§ **AVAILABLE DATA**:
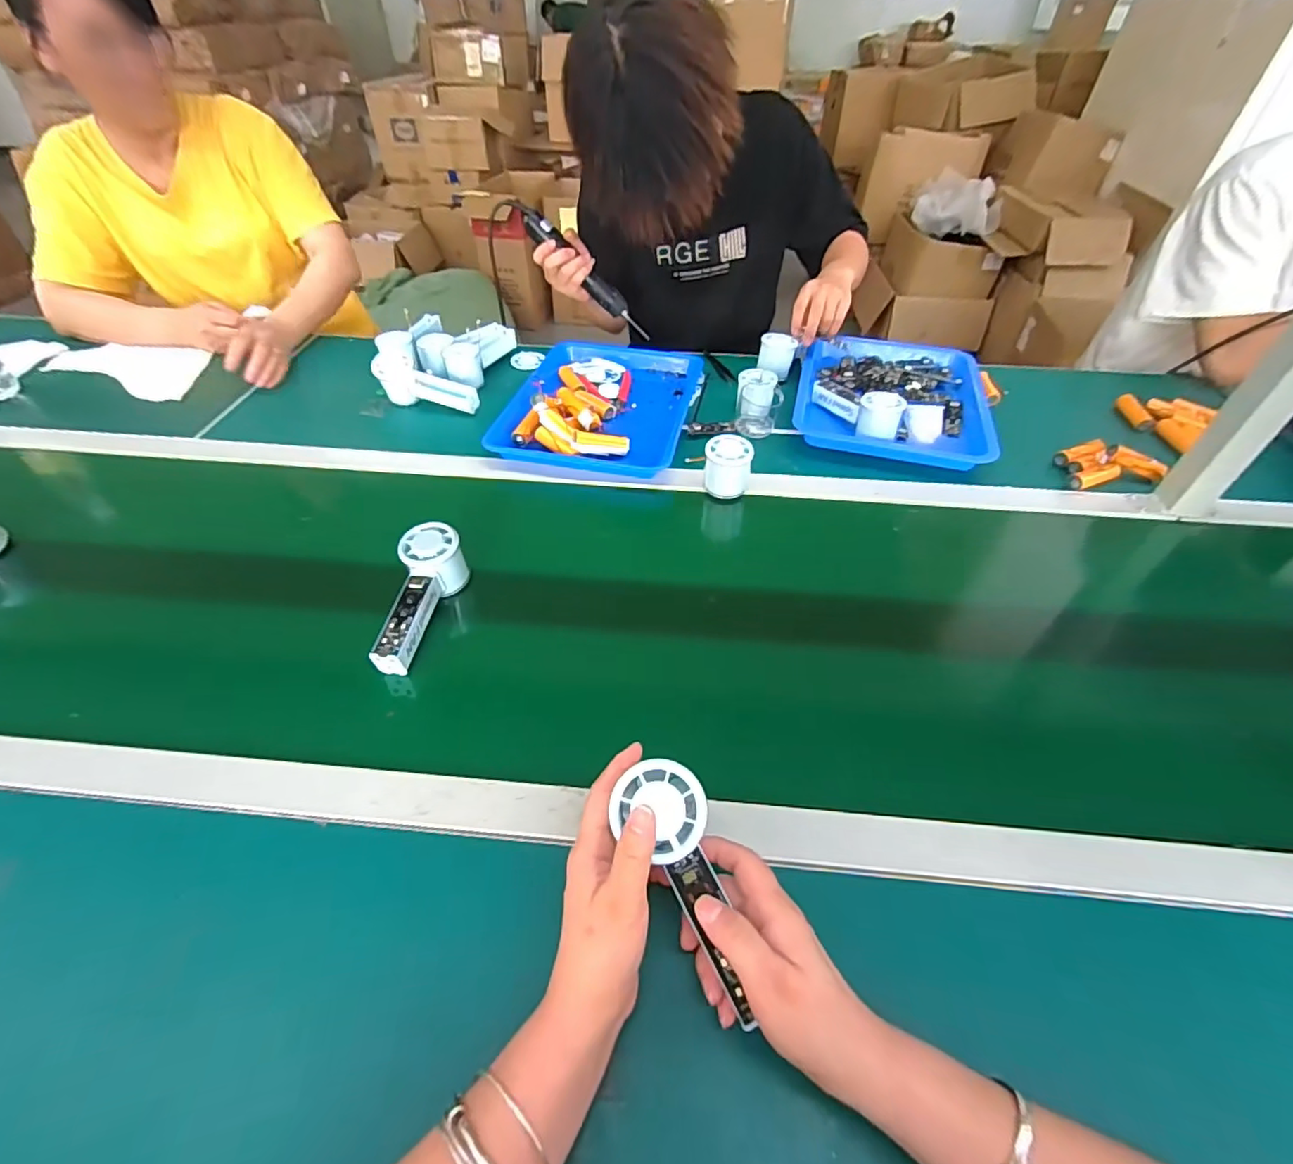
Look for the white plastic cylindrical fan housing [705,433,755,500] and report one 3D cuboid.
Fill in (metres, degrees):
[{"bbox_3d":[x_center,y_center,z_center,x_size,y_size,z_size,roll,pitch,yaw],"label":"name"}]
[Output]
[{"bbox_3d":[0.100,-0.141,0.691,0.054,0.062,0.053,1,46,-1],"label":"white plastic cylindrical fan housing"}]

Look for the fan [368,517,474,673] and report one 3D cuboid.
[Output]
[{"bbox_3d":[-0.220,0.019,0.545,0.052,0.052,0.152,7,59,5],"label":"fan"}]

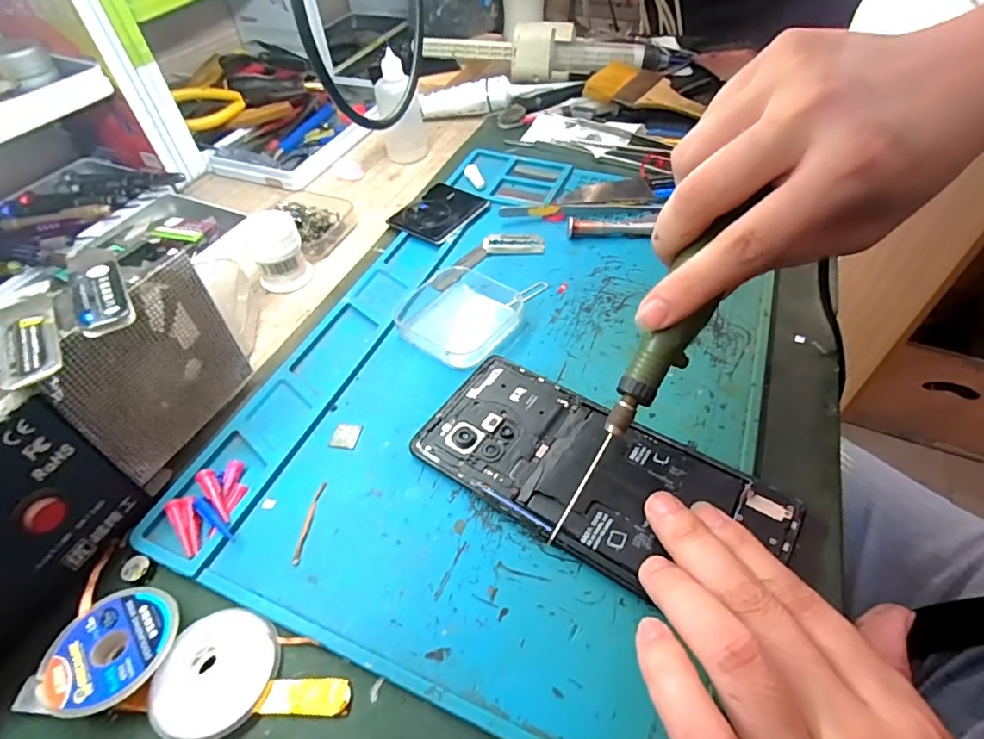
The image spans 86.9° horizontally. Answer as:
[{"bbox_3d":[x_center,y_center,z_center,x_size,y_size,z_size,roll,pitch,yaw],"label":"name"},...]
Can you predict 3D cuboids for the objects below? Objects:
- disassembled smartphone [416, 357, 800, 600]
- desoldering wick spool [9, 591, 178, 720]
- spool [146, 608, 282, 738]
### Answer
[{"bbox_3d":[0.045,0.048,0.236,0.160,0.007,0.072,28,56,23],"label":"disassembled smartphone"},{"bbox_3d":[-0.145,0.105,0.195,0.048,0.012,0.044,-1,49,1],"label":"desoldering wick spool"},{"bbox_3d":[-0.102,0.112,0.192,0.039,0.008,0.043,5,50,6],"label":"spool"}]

---

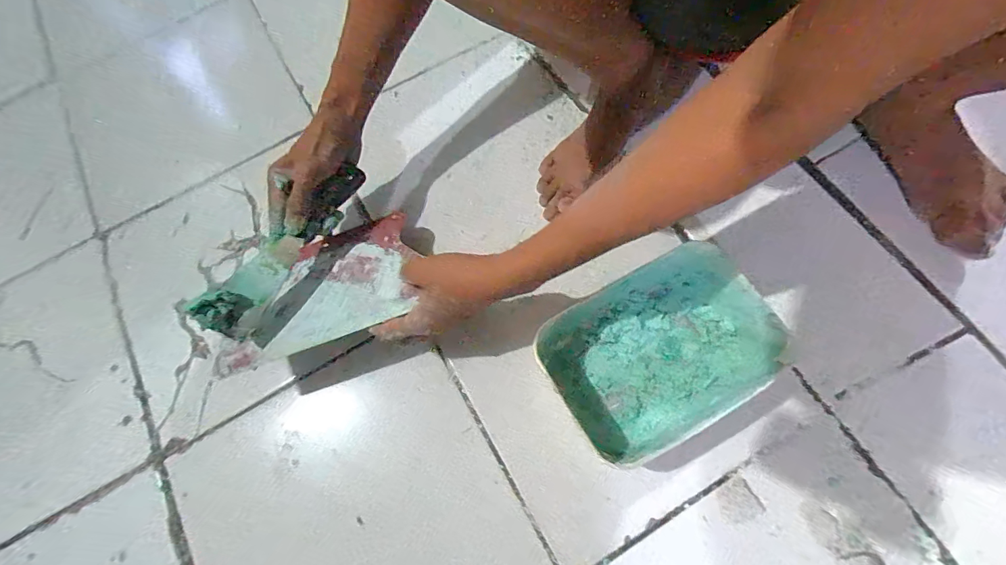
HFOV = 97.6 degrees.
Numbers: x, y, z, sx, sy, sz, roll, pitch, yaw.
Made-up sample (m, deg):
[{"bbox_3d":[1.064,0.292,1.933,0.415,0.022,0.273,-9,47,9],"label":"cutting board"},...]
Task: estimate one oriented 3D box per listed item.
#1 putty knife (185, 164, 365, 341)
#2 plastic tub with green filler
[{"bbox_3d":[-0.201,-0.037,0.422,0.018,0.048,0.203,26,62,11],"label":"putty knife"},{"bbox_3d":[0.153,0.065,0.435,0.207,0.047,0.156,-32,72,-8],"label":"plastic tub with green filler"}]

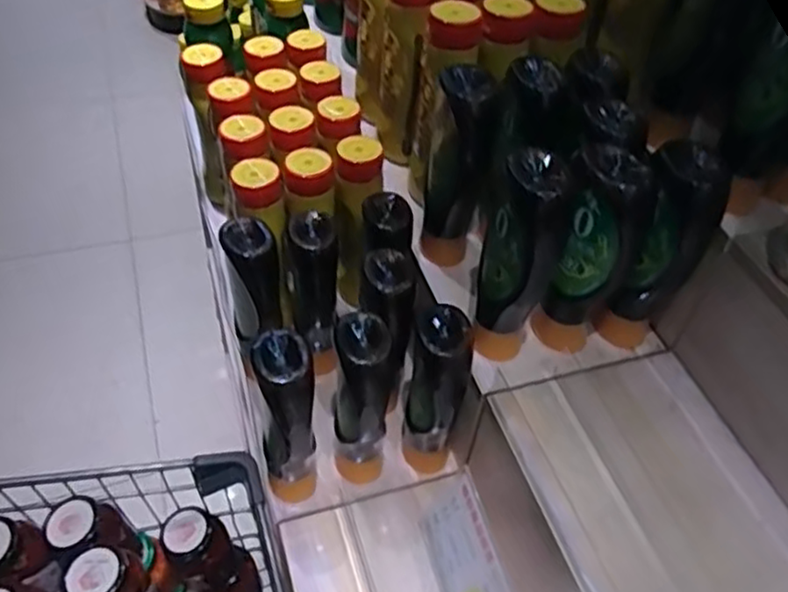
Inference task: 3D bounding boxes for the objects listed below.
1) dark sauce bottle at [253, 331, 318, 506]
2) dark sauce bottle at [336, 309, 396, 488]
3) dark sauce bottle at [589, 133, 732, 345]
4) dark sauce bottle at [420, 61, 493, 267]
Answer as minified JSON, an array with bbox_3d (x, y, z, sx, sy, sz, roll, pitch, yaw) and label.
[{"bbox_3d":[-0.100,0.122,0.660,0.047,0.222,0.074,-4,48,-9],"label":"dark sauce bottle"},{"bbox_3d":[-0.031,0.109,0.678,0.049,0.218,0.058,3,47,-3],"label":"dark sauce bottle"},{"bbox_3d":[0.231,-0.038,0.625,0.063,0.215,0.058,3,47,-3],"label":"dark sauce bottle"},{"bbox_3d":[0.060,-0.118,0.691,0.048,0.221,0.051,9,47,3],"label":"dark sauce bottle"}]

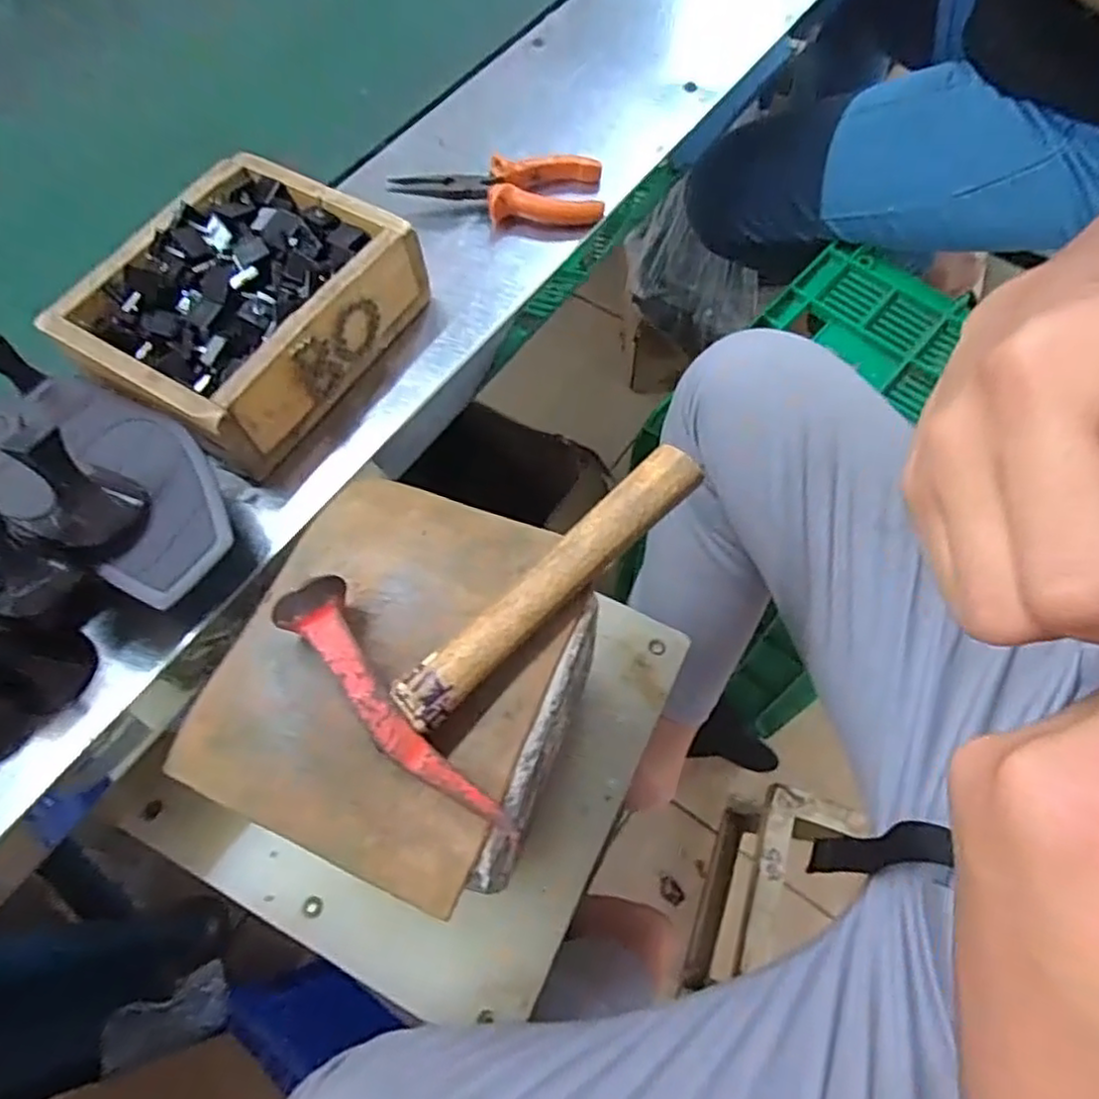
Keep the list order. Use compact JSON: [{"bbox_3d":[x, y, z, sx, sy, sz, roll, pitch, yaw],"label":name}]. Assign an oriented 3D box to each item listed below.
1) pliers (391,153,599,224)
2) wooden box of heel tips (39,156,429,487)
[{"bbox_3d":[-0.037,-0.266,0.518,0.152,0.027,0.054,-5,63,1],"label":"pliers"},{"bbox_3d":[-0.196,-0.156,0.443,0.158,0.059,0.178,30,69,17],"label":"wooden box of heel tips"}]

...

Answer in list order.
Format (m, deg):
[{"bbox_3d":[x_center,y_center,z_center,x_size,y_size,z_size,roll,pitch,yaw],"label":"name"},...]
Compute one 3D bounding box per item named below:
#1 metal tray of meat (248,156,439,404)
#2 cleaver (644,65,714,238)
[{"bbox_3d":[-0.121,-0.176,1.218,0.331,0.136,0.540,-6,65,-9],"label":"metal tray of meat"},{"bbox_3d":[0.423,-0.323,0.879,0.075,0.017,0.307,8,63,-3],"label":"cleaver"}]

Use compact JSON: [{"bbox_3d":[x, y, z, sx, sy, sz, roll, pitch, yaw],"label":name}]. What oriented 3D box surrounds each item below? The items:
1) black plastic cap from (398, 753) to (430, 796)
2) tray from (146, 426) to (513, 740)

§ **EXERCISE DESCRIPTION**: Return all lines above that mention the word "objects".

§ **ANSWER BOX**:
Can you predict 3D cuboids for the objects below? Objects:
Inference task: 3D bounding boxes for the objects listed below.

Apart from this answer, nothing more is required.